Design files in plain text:

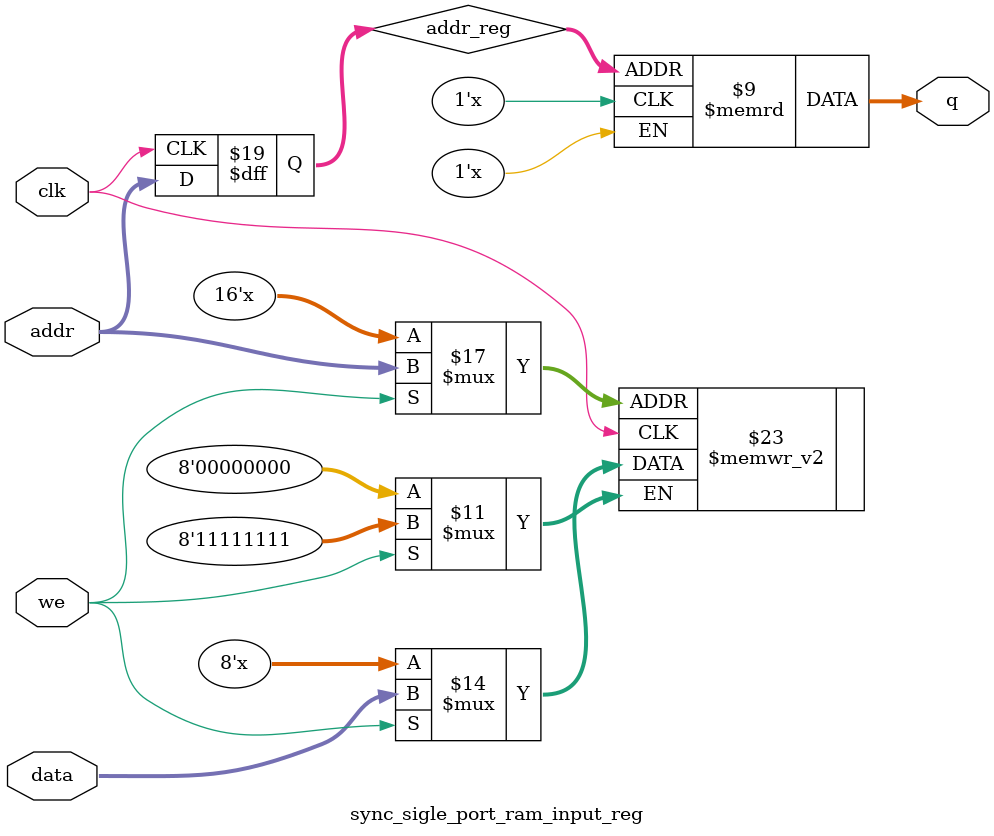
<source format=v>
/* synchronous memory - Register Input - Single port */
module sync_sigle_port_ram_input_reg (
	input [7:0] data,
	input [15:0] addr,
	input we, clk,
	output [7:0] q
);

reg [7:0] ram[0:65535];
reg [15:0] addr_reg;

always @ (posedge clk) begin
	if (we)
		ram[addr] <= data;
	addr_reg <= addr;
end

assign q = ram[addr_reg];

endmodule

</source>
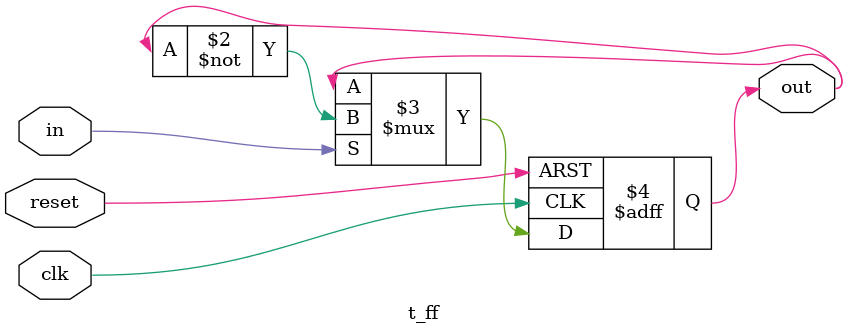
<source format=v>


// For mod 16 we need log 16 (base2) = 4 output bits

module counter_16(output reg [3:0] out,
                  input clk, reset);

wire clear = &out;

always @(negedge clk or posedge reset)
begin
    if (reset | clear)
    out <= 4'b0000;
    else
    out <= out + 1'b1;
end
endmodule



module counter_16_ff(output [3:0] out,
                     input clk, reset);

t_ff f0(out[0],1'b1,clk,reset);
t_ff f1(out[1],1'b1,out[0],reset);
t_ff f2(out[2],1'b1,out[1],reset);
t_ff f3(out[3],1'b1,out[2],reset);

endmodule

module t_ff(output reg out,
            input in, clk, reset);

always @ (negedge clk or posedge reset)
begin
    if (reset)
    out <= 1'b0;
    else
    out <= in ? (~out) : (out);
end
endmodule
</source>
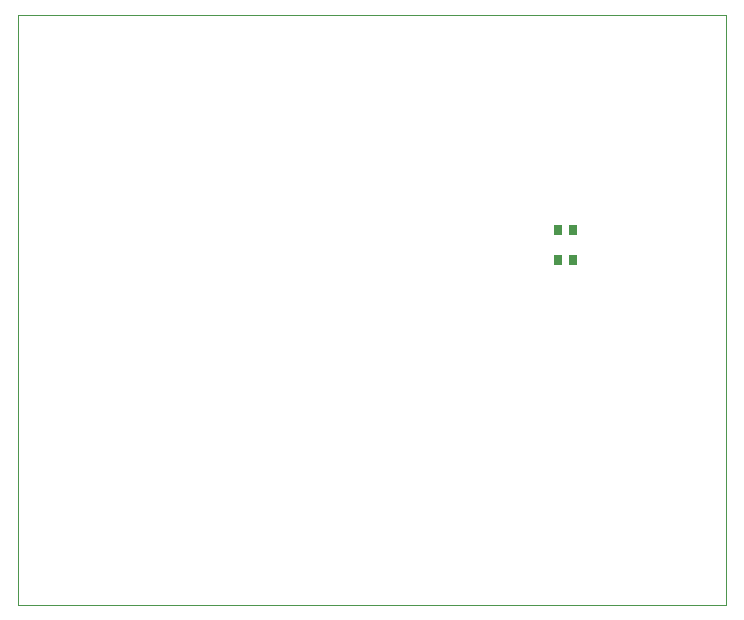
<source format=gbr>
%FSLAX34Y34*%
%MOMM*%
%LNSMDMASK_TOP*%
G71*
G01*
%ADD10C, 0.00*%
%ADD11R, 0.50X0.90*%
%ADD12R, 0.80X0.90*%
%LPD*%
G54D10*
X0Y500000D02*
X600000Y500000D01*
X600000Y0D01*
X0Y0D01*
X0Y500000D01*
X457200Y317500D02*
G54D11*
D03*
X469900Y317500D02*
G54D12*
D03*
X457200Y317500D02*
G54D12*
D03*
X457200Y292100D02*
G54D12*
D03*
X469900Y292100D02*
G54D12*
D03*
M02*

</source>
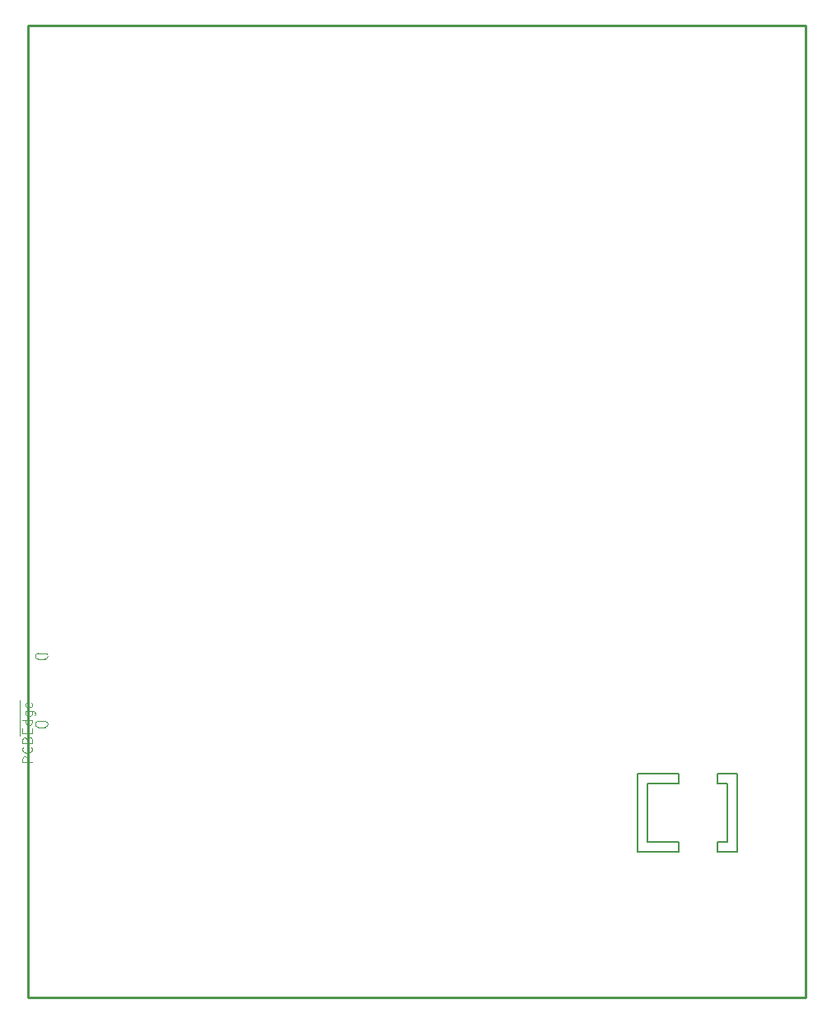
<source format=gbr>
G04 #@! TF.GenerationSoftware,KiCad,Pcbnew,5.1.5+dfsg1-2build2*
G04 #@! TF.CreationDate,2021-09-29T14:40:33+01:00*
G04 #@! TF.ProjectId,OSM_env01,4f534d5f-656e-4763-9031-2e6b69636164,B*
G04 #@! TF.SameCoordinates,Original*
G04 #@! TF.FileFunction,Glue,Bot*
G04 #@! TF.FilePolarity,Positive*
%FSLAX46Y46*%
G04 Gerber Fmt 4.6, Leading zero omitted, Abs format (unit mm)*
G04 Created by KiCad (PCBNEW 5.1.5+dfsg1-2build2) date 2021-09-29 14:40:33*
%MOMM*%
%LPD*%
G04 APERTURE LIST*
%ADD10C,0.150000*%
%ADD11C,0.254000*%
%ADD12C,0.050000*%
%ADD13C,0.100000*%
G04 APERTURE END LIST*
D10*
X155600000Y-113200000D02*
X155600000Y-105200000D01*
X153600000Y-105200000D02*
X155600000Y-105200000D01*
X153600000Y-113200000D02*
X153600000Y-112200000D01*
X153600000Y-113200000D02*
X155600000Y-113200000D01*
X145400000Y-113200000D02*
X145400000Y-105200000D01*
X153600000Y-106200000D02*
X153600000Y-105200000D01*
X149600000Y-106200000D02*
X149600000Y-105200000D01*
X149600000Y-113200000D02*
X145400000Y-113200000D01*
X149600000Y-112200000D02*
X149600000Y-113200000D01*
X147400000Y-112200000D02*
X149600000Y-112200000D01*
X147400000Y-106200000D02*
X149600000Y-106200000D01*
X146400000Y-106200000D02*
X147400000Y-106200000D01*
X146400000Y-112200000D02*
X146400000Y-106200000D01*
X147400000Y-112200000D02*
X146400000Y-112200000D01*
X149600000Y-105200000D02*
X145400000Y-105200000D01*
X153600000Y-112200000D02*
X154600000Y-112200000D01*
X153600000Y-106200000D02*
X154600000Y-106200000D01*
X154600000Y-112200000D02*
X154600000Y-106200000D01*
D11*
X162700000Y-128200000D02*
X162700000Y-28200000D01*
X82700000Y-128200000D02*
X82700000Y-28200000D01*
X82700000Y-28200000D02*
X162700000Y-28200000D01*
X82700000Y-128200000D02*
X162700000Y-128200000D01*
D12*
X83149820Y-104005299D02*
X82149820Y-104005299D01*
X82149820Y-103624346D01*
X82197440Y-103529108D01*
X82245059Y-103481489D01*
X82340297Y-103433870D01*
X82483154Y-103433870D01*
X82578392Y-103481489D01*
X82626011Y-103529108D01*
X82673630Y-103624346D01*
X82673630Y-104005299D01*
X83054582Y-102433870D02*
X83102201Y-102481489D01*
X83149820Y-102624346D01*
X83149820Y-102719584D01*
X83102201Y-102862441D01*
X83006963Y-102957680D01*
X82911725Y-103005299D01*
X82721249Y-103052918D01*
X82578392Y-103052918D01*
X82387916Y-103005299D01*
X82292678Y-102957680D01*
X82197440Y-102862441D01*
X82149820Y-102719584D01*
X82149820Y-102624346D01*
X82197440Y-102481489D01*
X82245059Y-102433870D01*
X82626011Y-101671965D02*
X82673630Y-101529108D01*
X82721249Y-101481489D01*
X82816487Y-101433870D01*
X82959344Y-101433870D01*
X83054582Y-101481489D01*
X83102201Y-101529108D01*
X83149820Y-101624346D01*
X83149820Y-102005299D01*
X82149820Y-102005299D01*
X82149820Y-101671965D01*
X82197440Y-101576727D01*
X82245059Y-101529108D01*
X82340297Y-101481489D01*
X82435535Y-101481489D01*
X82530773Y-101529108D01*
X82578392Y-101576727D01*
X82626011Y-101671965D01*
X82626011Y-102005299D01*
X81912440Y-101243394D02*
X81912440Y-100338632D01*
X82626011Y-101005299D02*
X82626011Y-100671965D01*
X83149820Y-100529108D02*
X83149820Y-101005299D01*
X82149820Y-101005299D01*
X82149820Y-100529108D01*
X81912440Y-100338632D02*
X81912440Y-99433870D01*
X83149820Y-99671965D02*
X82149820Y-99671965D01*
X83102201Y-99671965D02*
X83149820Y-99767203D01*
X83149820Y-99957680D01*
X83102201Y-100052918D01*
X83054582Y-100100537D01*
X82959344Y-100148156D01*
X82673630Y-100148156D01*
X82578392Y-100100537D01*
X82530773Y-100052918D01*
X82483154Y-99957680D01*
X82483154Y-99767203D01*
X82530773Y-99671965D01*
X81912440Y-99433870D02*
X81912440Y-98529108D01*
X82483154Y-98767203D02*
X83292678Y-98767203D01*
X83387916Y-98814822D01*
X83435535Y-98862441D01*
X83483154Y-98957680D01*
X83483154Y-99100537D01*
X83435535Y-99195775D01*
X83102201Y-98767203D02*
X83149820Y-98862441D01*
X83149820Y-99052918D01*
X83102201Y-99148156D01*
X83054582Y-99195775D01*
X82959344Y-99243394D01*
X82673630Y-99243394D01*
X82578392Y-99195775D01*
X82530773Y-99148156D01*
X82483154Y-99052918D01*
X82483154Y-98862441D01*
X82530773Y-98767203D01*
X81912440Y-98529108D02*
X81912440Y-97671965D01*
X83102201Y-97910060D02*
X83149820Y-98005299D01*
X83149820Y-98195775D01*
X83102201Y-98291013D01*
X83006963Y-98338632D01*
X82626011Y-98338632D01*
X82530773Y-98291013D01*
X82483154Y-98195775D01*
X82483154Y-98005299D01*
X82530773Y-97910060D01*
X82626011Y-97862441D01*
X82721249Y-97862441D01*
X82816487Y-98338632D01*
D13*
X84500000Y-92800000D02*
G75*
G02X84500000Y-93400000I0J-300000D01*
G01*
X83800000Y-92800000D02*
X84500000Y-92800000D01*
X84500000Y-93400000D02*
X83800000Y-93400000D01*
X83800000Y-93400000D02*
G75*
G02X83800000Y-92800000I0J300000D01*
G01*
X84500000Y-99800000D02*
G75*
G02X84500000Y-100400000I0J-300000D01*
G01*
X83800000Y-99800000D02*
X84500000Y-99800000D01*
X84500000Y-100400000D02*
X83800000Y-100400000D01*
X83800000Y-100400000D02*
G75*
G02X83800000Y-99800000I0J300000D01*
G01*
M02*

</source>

• [Your objective]: In the records above, each line with the string "always" should be copied.

• [Result of this task]:
always @ (posedge clk) begin
always @(negedge clk or posedge reset)
always @ (negedge clk or posedge reset)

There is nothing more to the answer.